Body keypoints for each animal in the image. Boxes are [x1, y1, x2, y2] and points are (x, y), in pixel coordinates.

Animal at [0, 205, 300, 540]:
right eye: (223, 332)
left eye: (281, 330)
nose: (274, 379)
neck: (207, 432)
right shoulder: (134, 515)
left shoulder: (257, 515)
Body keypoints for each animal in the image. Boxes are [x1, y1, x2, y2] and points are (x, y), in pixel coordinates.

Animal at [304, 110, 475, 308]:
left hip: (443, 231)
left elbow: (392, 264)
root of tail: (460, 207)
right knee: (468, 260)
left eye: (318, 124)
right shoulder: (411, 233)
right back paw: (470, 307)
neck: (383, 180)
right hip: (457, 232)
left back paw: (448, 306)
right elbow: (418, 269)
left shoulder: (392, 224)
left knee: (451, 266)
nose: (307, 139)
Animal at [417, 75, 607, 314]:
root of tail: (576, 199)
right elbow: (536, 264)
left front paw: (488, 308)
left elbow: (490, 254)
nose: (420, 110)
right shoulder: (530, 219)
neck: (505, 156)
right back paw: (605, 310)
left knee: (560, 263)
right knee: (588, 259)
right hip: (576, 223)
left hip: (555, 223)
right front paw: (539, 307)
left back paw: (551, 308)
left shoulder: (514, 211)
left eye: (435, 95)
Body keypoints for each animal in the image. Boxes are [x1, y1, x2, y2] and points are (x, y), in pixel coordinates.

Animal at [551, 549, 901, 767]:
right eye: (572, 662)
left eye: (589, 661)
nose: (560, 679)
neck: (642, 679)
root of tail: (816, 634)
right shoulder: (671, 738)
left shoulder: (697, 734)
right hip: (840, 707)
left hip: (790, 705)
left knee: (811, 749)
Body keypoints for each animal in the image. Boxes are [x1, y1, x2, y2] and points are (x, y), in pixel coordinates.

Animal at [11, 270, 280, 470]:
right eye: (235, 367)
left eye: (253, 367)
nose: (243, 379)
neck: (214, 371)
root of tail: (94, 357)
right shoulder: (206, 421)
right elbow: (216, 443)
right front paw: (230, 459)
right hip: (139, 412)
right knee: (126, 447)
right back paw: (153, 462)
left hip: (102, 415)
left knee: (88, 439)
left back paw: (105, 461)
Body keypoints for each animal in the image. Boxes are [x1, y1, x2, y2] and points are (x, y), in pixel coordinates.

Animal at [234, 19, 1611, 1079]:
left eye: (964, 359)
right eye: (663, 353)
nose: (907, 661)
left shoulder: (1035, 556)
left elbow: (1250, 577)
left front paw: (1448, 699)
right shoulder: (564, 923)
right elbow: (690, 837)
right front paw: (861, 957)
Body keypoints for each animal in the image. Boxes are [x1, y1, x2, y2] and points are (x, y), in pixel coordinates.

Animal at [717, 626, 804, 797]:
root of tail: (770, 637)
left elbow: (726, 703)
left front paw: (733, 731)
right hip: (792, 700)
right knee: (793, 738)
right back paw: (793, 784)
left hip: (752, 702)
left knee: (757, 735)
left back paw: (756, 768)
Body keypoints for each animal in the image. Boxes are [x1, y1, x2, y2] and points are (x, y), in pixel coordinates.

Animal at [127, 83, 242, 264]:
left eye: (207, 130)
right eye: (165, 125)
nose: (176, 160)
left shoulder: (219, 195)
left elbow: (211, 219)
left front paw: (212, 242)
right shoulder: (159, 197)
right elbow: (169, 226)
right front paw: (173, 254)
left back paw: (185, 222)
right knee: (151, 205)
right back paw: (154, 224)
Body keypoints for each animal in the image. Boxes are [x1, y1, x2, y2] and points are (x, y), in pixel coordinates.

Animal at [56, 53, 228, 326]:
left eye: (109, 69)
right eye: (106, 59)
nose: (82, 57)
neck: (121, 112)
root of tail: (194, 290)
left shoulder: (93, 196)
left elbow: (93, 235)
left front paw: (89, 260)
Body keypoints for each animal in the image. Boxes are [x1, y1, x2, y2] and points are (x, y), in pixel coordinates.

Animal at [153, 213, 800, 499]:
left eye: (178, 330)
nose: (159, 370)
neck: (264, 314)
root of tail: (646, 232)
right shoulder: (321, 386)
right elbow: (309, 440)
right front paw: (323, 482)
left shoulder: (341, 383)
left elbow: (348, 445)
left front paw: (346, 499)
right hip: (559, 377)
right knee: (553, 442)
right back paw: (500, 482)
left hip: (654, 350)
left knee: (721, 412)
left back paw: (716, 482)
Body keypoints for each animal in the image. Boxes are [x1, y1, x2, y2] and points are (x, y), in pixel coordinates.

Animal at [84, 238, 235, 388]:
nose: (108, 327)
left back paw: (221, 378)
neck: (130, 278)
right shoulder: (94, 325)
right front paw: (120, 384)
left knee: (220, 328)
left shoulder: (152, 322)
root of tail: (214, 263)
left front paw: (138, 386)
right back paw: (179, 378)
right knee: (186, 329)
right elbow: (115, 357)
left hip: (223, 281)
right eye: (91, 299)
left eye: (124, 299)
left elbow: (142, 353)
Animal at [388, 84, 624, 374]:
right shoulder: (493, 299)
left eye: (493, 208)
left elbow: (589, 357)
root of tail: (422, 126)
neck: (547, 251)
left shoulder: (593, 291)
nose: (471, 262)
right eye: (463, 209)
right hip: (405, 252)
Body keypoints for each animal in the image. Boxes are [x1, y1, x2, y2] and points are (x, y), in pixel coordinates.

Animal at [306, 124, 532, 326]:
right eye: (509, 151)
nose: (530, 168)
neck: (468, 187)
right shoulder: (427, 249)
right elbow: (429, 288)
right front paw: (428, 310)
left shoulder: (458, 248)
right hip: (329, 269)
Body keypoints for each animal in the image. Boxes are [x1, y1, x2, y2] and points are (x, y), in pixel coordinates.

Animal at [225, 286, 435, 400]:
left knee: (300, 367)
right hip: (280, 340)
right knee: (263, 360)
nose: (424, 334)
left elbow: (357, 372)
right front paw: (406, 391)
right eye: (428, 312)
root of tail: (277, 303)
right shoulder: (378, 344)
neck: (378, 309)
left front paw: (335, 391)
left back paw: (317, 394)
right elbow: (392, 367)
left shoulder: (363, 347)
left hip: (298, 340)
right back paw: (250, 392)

> Task to complete
"left eye: (435, 95)" marks the last line to print; print everything from the first line of the data through that line, unchanged, and nothing more.

> Answer to the exercise
Body keypoints for each animal in the image. Boxes are [x1, y1, x2, y2] and points are (x, y), in pixel coordinates.

Animal at [0, 205, 300, 540]:
right eye: (223, 332)
left eye: (281, 330)
nose: (274, 379)
neck: (207, 432)
right shoulder: (134, 515)
left shoulder: (257, 515)
Body keypoints for each animal in the image. Boxes are [x1, y1, x2, y2] and points are (x, y), in pixel coordinates.

Animal at [304, 110, 475, 308]:
left hip: (443, 231)
left elbow: (392, 264)
root of tail: (460, 207)
right knee: (468, 260)
left eye: (318, 124)
right shoulder: (411, 233)
right back paw: (470, 307)
neck: (383, 180)
right hip: (457, 232)
left back paw: (448, 306)
right elbow: (418, 269)
left shoulder: (392, 224)
left knee: (451, 266)
nose: (307, 139)
Animal at [417, 75, 607, 314]:
root of tail: (576, 199)
right elbow: (536, 264)
left front paw: (488, 308)
left elbow: (490, 254)
nose: (420, 110)
right shoulder: (530, 219)
neck: (505, 156)
right back paw: (605, 310)
left knee: (560, 263)
right knee: (588, 259)
right hip: (576, 223)
left hip: (555, 223)
right front paw: (539, 307)
left back paw: (551, 308)
left shoulder: (514, 211)
left eye: (435, 95)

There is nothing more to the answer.